В книге рассказывается история главного героя, который сталкивается с различными проблемами и препятствиями на протяжении всего своего путешествия. По пути он встречает множество второстепенных персонажей, которые играют важные роли в истории. Благодаря опыту главного героя книга исследует такие темы, как любовь, потеря, надежда и стойкость. По мере того, как главный герой преодолевает свои трудности, он усваивает ценные уроки жизни и растет как личность.
В книге рассказывается история главного героя, который сталкивается с различными проблемами и препятствиями на протяжении всего своего путешествия. По пути он встречает множество второстепенных персонажей, которые играют важные роли в истории. Благодаря опыту главного героя книга исследует такие темы, как любовь, потеря, надежда и стойкость. По мере того, как главный герой преодолевает свои трудности, он усваивает ценные уроки жизни и растет как личность.

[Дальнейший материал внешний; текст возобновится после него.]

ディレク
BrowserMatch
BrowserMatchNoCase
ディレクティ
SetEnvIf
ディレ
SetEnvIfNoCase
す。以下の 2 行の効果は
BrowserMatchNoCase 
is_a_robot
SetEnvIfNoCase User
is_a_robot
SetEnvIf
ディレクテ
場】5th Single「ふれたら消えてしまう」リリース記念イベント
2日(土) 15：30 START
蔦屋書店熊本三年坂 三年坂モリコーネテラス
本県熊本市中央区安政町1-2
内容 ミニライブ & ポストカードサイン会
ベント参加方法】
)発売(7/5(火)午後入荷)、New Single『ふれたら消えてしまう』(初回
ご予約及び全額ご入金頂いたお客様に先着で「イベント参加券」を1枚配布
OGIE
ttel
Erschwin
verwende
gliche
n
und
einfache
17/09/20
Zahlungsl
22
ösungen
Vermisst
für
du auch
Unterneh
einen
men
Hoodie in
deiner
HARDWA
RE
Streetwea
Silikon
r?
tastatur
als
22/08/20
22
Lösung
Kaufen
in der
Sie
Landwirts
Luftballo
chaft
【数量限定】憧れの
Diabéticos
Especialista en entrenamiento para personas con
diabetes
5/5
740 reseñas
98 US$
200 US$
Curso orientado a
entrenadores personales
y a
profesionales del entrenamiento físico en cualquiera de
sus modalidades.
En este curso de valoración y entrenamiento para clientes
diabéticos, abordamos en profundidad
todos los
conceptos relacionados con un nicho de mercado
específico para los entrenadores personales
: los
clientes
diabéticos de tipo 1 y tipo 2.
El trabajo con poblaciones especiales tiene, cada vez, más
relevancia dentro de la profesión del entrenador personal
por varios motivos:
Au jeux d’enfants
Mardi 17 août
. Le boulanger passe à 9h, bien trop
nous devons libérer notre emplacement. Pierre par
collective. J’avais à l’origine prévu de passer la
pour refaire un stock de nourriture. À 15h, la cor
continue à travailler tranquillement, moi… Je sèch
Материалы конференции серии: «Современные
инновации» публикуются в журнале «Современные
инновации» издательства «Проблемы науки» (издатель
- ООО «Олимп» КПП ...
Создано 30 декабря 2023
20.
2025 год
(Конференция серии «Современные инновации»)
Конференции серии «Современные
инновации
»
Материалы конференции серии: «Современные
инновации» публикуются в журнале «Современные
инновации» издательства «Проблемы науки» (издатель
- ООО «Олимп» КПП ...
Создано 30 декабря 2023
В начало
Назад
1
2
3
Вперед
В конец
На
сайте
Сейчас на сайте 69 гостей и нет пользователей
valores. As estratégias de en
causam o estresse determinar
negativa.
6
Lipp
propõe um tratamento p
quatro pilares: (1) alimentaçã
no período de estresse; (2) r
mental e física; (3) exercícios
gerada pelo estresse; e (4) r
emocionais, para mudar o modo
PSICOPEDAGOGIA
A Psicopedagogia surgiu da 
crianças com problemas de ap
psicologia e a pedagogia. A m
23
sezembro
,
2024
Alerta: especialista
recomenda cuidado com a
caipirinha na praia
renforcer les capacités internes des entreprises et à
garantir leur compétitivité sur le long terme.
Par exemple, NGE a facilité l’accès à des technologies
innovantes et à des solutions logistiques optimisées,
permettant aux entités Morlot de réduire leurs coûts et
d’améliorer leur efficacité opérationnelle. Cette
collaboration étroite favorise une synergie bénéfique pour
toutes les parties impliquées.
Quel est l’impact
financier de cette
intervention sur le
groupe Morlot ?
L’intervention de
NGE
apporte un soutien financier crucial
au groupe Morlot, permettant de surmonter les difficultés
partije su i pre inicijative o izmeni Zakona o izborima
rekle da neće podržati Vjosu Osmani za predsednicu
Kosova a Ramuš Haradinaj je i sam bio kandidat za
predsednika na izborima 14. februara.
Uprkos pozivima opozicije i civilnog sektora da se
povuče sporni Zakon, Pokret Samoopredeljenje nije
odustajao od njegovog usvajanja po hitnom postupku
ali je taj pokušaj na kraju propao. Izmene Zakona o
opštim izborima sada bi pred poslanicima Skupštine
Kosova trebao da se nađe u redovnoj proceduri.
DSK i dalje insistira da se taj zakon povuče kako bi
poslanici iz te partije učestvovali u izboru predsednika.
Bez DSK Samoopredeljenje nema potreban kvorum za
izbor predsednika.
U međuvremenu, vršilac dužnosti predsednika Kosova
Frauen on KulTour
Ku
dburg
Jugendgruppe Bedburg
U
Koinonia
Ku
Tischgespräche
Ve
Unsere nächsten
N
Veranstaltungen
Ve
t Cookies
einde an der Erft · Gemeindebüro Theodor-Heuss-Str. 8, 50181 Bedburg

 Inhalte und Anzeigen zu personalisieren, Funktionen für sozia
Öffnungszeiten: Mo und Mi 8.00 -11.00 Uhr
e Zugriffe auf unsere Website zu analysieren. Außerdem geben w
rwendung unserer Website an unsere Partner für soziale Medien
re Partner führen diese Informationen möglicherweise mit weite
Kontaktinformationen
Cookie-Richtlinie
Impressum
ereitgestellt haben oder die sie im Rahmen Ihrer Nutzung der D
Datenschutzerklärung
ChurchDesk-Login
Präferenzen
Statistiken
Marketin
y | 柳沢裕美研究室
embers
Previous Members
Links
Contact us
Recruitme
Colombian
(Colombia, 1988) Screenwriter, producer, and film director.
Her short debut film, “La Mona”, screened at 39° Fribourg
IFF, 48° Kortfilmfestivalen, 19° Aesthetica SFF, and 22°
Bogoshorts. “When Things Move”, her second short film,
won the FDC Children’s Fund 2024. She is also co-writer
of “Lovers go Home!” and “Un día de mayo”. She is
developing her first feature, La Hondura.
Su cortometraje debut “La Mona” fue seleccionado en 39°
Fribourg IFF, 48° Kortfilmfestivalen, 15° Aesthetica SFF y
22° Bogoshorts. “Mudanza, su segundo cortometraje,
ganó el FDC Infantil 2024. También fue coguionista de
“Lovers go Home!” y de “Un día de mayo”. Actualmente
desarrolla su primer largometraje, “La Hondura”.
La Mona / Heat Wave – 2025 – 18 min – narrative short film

Эта книга — история жизни знаменитого полярного исследователя и выдающегося общественного деятеля фритьофа Нансена. В первой части книги читатель найдет рассказ о детских и юношеских годах Нансена, о путешествиях и экспедициях, принесших ему всемирную известность как ученому, об истории любви Евы и Фритьофа, которую они пронесли через всю свою жизнь. Вторая часть посвящена гуманистической деятельности Нансена в период первой мировой войны и последующего десятилетия. Советскому читателю особенно интересно будет узнать о самоотверженной помощи Нансена голодающему Поволжью.В основу книги положены богатейший архивный материал, письма, дневники Нансена.
Настоящее издание представляет результаты исследовательских проектов Центра устной истории Европейского университета в Санкт-Петербурге «Блокада в судьбах и памяти ленинградцев» и «Блокада Ленинграда в коллективной и индивидуальной памяти жителей города» (2001–2003), посвященных анализу образа ленинградской блокады в общественном сознании жителей Ленинграда послевоенной эпохи. Исследования индивидуальной и коллективной памяти о блокаде сопровождает публикация интервью с блокадниками и ленинградцами более молодого поколения, родители или близкие родственники которых находились в блокадном городе.
Историко-филологический сборник «И время и место» выходит в свет к шестидесятилетию профессора Калифорнийского университета (Лос-Анджелес) Александра Львовича Осповата. Статьи друзей, коллег и учеников юбиляра посвящены научным сюжетам, вдохновенно и конструктивно разрабатываемым А.Л. Осповатом, – взаимодействию и взаимовлиянию литературы и различных «ближайших рядов» (идеология, политика, бытовое поведение, визуальные искусства, музыка и др.), диалогу национальных культур, творческой истории литературных памятников, интертекстуальным связям.
Кому гадит англичанка, давно ли начал загнивать Запад и кто сказал, что все мы вышли из гоголевской «Шинели»? Увлекательная история этих и многих других расхожих идей и словесных формул, которые веками живут в русской культуре, в книге Александра Долинина превращается в глубокое исследование устройства культурной памяти и сложной механики культурных изменений.
Сборник «Религиозные практики в современной России» включает в себя работы российских и французских религиоведов, антропологов, социологов и этнографов, посвященные различным формам повседневного поведения жителей современной России в связи с их религиозными верованиями и религиозным самосознанием. Авторов статей, рассматривающих быт различных религиозных общин и функционирование различных религиозных культов, объединяет внимание не к декларативной, а к практической стороне религии, которое позволяет им нарисовать реальную картину религиозной жизни постсоветской России.